I found this awkward at first because my peripheral vision isn't so great.  This is particularly true for my left eye because that's my weak eye.  It was slow and awkward at first because I would deliberately be looking around the periphery to build the strength in the eye.  So I was actually reading slower than my normal method (which involves the use of only one eye, actually).

But the more I practiced reading this way, alternating eyes from left to right, and trying to minimize my saccades (I can do about two per line now), and really feeling around my periphery, I've gotten quite a bit quicker.  And my left eye seems to have gotten quite a bit stronger, and the peripheral vision better.

 Today I had a weird sensation that things suddenly looked really, really big and bright with that eye--much more than usual.  That is still the case.  I also suddenly noticed space between my couch and the side table.  It was pretty cool.  I also noticed quite a bit more space while playing VR today.

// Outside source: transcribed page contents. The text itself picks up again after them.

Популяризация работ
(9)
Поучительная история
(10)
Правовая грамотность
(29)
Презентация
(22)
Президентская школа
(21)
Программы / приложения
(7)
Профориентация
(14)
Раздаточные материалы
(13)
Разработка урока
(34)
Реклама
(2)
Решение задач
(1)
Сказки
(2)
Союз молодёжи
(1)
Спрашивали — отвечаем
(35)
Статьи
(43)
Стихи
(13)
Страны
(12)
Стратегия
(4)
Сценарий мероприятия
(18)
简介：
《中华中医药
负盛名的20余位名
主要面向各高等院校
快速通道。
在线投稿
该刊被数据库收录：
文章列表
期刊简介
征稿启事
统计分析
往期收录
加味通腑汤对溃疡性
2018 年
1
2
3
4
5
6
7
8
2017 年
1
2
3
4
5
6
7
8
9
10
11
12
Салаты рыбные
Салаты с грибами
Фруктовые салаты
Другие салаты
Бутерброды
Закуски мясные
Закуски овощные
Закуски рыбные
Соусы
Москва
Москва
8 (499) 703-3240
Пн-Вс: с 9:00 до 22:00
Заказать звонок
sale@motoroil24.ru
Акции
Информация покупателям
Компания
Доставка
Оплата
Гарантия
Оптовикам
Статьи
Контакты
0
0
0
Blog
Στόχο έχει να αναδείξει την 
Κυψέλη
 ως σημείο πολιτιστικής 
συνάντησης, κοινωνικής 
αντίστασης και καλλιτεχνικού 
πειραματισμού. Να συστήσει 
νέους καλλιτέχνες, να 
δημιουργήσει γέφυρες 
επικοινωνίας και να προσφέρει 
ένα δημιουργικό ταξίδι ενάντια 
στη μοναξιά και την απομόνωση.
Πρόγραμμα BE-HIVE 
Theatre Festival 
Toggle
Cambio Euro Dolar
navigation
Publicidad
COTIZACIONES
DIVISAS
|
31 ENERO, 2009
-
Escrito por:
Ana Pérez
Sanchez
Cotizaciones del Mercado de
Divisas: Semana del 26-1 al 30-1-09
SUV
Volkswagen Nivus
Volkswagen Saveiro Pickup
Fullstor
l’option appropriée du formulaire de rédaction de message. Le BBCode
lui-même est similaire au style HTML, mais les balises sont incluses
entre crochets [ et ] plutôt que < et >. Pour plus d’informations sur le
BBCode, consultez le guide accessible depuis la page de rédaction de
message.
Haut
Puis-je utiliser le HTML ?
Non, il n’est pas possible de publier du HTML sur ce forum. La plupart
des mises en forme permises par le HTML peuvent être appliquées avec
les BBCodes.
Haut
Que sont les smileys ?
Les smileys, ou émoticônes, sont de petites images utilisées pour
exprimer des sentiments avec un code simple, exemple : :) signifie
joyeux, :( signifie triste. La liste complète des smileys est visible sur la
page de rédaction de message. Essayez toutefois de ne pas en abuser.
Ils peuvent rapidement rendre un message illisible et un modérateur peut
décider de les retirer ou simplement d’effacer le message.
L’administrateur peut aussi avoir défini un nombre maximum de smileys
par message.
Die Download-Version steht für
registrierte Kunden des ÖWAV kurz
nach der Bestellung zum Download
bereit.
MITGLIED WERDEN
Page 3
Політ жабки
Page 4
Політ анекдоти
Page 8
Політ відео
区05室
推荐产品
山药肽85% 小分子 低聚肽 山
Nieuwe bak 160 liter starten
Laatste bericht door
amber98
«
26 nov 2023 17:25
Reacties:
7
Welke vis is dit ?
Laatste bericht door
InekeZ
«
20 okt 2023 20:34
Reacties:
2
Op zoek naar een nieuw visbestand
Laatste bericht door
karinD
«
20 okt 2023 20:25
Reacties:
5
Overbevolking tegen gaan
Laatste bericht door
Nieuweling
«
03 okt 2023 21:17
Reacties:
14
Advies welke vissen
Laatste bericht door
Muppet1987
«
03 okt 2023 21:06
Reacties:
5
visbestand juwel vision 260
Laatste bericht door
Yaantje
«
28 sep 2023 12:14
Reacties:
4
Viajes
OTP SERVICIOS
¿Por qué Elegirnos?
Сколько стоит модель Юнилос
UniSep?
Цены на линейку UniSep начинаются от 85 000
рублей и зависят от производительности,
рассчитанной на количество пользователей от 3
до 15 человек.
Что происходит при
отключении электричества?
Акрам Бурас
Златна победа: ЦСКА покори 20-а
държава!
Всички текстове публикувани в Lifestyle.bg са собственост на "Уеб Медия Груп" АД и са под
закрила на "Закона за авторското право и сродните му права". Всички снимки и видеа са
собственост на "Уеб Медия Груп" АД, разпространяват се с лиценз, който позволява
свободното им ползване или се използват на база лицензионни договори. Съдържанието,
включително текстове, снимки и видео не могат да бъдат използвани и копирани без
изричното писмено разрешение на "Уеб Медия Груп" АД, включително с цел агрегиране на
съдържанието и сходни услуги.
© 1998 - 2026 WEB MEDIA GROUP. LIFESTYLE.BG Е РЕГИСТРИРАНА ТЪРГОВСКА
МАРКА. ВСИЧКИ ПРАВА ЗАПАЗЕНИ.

So things are looking peachy.  I still don't have stereopsis (some sort of low-level stereopsis).  But it seems like the eye is really beginning to come online, and it has a lot to do with the fact that I've been really training my peripheral vision with both eyes with this new reading technique.  I still have double vision, but it's not that distracting.

At this point, I would say that vision therapy has been a success.  It seems I've jumped the hurdle when vision therapy caused my eye to significantly decrease suppression without having full control over the eye.  This is an awkward phase in vision therapy as I've learned because it's like you're stuck with what can be crippling double vision.  At least before vision therapy, I didn't have bad double vision because I was suppressing so much.  But there can be a phase when the suppression significantly decreases without the control and so you're stuck with really distracting double vision.  I seem to have gotten over that.  I have sufficient control of the eyes so that fact that the eyes are both really turned on now means it isn't such a problem that it was.